Dr. Klaus Hoeflich
Alumnus Klaus Hoeflich, a Senior Scientist working at Genentech Inc, is highly interested on disease-focused strategies for identifying new targets or therapeutic combinations.
Following my time in the labs of Jim Woodgett (PhD) and Mitsu Ikura (2-year postdoc) I did 2 years postdoc training at Genentech. I received the Genentech Post-Doctoral Research Prize in 2005 and that helped me get a permanent position in 2006.
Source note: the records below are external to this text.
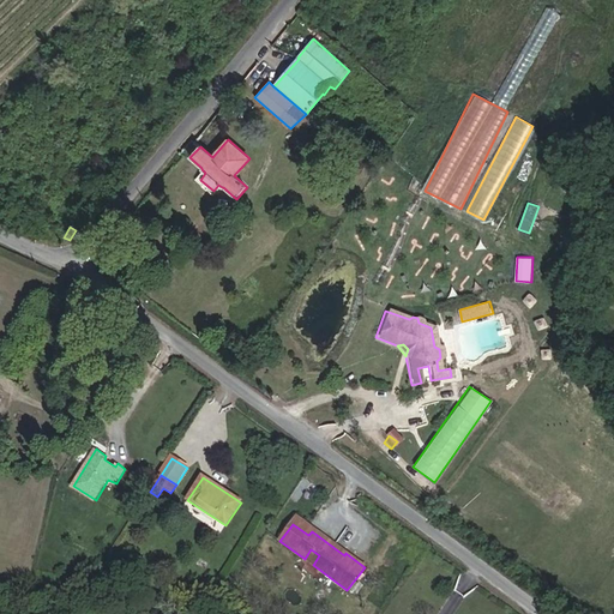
All buildings are outlined.
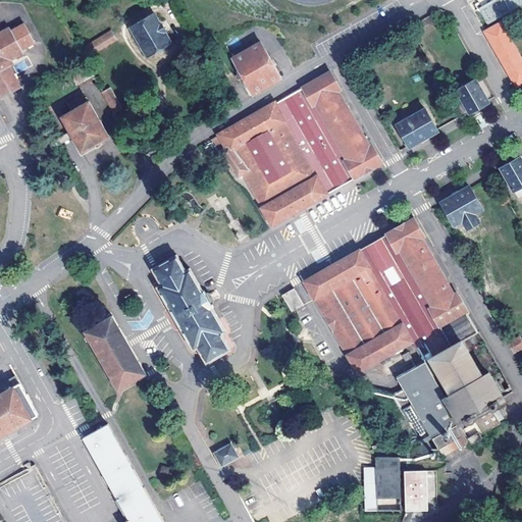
[(505,0),(492,0),(479,8),(488,23),(511,10),(505,0)]
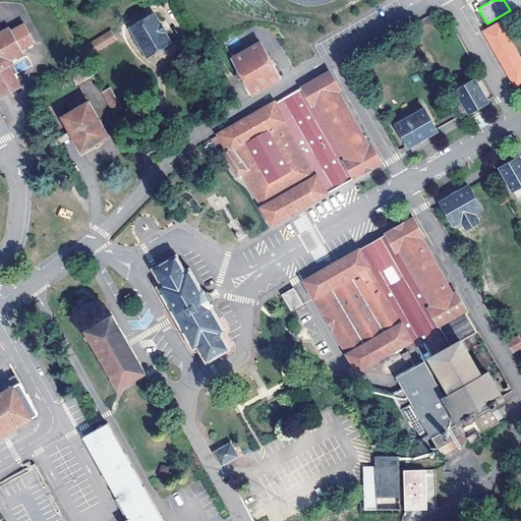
[(156,13),(132,27),(149,54),(171,40),(156,13)]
My laboratory supports small molecule drug discovery efforts for several intracellular kinases. In this capacity, we investigate cellular signaling, predictive diagnostics and combination therapies to advance new development candidates and support clinical planning for these targets. Over the past years, we have also focused on two major basic science areas:
1. Mitogen-activated protein kinase (MAPK) and phosphoinositide 3-kinase (PI3K) signaling network. We are interested in understanding crosstalk, feedback and points of convergence for the RAS/RAF/MEK and PI3K/AKT/mTOR pathways. These studies have been aided by use of novel investigational drugs: GDC-0973, an allosteric inhibitor of MEK1/2, and GDC-0941, an inhibitor of class I PI-3 kinases, both of which are in Phase I clinical trials. We have also completed a mass spectrometry-based phosphoproteomic analysis of MEK and PI3K signaling in tumor cells and biological characterization of novel targets is ongoing.
2. P21-activated kinases. PAK family serine/threonine kinases are important mediators of Rac and Cdc42 GTPases, however the contribution of these kinases to tumorigenesis has not been well defined. Together with collaborators at the University of Oxford, we have comprehensively examined the expression and prognostic significance of PAK1 in human tumors. The functional requirement and signaling mechanisms for PAK1 in cellular proliferation, survival and morphogenesis in select tumor indications is being investigated using genetic and pharmacologic approaches both in vitro and in vivo.